======== EXCERPT PROVIDED
From Concrete Poetry: A World View (1968, Indiana University Press)



In 1943, ten years before Eugen Gomringer published his first CONSTELLATIONS, a twenty-one year old Italian poet, Carlo Belloli, son of the fourteenth Count of Seriate, wrote and displayed TESTI-POEMI MURALI (WALL TEXTPOEMS). "trend" ("trains"). This was the year Italy surrendered unconditionally to the Allies and declared war a month later on Germany (October 8, 1943 ). He also wrote some war words (PAROLE PER LA GUERRA) from which guerra terra" ("war earth") is taken. The other word in the poem, "serra," means "clench." "Guerra terra" is in ideogram in which typography has been made organic to meaning. Belloli, in 1943, was making what would sixteen years later come to be called concrete poetry. He also met Filippo Tommaso Marinetti that year.

In 1944 both the TESTI-POEMI MURALI and PAROLE PER LA GUERRA were published, by Erre (Milan) and by Edizioni di Futuristi in Armi ( Milan ) respectively. Belloli wrote an introduction to the TESTI-POEMI MURALI explaining his new theories and relating them to certain necessities of language made evident by existence following the war. This most significant statement anticipates much that was said later in the manifestos for concrete poetry, but, of course, neither Gomringer nor the Noigandres group knew about Belloli's work. "In my opinion poetry is moving towards a closer identification with the changing needs and tastes of modern culture and art," Belloli wrote:

to see will become more necessary than to listen.

the people of the future will not seek poetry in libraries but on the walls of their rooms, and they will find in it an integrating factor uniting them with the environment in which they work.

the key-words of typographical constructions aim at the greatest possible economy of expression.

they do not create analogies, they do not invite comparisons. my text-poems neither evoke a state of mind nor do they tell a story.

optimism and pessimism play no part in my quest for poetic words.

only unadorned verbal architecture, dynamic in its unfamiliar distribution, totally optical in typographical and structural layout.

marinetti saw in my mural text-poems a new medium of expression, a new development in futurist research.

marinetti has urged me to form this collection of words which are to be visualized before being read for their meaning, to be repeated intermittently for their internal sound content.
================
======== SUPPLIED RECORDS
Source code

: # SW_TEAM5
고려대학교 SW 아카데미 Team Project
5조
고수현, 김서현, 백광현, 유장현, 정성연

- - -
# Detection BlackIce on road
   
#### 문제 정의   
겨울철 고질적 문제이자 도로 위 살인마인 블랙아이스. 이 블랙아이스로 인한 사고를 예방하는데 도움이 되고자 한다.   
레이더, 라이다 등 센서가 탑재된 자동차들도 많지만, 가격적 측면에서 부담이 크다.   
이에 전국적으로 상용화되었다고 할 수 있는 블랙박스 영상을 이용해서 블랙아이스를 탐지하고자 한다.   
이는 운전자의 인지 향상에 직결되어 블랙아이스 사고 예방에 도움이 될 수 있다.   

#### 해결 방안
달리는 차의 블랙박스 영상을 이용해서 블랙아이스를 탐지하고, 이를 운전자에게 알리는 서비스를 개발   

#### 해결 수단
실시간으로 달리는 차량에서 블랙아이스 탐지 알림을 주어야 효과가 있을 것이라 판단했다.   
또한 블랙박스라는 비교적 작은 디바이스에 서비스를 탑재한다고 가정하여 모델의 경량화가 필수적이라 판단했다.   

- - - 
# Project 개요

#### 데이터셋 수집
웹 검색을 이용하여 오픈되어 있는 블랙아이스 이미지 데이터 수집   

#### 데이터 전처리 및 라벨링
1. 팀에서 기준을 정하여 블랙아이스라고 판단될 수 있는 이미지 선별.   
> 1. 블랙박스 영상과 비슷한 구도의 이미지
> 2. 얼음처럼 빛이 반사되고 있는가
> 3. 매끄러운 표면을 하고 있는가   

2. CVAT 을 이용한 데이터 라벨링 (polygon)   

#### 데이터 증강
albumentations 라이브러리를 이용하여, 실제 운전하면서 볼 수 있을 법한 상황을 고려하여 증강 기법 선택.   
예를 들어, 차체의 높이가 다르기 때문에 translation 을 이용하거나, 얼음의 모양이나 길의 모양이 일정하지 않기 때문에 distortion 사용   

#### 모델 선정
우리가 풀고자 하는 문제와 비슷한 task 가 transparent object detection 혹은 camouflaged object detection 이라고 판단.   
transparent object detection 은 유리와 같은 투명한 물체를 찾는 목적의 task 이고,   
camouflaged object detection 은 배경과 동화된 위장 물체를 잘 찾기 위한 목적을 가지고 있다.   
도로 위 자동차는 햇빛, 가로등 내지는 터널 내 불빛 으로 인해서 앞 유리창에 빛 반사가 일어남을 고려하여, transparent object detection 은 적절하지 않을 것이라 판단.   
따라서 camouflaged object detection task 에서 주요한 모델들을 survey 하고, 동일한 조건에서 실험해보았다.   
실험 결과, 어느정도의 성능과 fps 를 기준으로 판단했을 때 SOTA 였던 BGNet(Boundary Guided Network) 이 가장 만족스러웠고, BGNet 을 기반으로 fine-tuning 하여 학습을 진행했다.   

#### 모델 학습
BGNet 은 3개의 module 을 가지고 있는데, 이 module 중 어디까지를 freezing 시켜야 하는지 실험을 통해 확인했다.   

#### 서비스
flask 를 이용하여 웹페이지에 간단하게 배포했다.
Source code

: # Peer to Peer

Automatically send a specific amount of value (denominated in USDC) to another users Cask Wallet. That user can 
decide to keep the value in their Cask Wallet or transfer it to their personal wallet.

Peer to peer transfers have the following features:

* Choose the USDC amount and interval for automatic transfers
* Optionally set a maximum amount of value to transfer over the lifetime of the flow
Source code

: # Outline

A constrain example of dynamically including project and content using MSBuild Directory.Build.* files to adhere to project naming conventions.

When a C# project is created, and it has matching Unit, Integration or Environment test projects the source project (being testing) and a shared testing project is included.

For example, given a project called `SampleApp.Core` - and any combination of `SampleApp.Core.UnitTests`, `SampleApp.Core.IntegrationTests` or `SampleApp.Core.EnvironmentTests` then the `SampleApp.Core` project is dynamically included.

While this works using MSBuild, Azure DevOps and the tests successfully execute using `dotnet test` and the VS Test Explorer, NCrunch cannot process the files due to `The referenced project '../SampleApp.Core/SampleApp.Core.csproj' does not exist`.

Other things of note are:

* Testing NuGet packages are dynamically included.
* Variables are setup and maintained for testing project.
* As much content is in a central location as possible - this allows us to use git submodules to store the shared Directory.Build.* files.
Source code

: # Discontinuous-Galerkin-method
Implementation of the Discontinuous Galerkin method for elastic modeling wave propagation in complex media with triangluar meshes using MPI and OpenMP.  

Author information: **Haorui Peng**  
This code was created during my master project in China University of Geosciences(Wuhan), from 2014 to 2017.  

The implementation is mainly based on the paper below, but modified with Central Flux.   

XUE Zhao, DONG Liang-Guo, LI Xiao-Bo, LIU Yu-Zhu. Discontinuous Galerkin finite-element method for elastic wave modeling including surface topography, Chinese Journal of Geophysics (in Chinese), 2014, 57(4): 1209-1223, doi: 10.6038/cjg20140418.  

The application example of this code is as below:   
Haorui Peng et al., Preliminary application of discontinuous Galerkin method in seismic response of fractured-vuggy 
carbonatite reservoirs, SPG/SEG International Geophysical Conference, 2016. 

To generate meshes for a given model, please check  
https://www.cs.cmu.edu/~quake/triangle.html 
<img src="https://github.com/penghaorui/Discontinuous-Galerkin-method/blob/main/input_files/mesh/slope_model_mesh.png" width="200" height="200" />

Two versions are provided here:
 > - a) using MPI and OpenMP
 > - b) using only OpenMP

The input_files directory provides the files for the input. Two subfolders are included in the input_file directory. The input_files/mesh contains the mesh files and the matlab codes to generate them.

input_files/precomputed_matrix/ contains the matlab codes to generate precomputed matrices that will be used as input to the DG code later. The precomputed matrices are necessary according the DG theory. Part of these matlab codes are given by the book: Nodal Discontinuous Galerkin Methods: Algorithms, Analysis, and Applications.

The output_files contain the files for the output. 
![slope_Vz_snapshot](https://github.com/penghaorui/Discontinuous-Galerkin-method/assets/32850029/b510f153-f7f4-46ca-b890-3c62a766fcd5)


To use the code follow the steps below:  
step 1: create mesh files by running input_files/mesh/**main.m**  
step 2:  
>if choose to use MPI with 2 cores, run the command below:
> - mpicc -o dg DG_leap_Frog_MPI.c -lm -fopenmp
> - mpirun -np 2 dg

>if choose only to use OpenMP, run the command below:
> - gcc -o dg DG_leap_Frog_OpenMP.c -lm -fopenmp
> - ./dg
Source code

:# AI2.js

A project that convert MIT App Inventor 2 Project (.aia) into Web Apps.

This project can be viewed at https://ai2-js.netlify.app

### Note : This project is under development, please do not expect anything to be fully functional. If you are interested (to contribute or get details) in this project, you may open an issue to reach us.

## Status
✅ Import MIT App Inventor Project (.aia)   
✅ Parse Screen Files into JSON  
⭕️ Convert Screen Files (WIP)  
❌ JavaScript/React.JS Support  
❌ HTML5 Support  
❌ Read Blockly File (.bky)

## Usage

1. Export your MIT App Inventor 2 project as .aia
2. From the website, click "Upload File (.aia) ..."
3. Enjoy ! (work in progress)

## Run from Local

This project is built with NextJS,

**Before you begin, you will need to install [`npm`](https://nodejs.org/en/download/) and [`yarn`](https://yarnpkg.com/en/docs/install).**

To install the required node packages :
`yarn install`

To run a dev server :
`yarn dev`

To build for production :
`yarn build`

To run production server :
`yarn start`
================
#### TASKS FOR THIS EXERCISE
**A.** Reproduce word for word the passage of the excerpt on Carlo Belloli between "only unadorned verbal" and "internal sound content.", inclusive.
**B.** Answer these questions using the excerpt on Carlo Belloli:
(i) In what year were both the TESTI-POEMI MURALI and PAROLE PER LA GUERRA published?
(ii) What does the word "serra" mean?
(iii) According to Belloli, where will the people of the future seek poetry instead of in libraries?

#### WRITTEN ANSWERS
**A.**
only unadorned verbal architecture, dynamic in its unfamiliar distribution, totally optical in typographical and structural layout.

marinetti saw in my mural text-poems a new medium of expression, a new development in futurist research.

marinetti has urged me to form this collection of words which are to be visualized before being read for their meaning, to be repeated intermittently for their internal sound content.

**B.**
(i) 1944
(ii) Clench
(iii) On the walls of their rooms